(Supplied information)

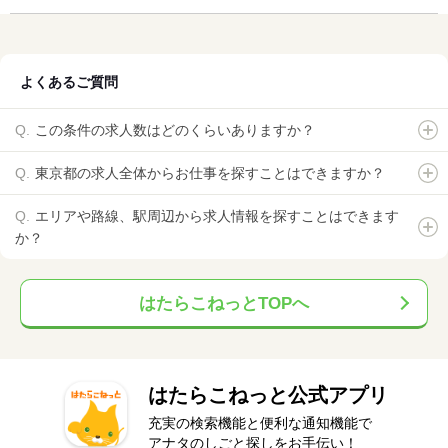
よくあるご質問
この条件の求人数はどのくらいありますか？
東京都の求人全体からお仕事を探すことはできますか？
エリアや路線、駅周辺から求人情報を探すことはできます
か？
はたらこねっとTOPへ
はたらこねっと公式アプリ
充実の検索機能と便利な通知機能で
アナタのしごと探しをお手伝い！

(End Supplied information)

» **What you have to do**: I would like you to restate word for word the lines from the one with "この条件の求人数はどのくらいありますか？" through the last line of the material above, and only those.

» **Problem solution**:
この条件の求人数はどのくらいありますか？
東京都の求人全体からお仕事を探すことはできますか？
エリアや路線、駅周辺から求人情報を探すことはできます
か？
はたらこねっとTOPへ
はたらこねっと公式アプリ
充実の検索機能と便利な通知機能で
アナタのしごと探しをお手伝い！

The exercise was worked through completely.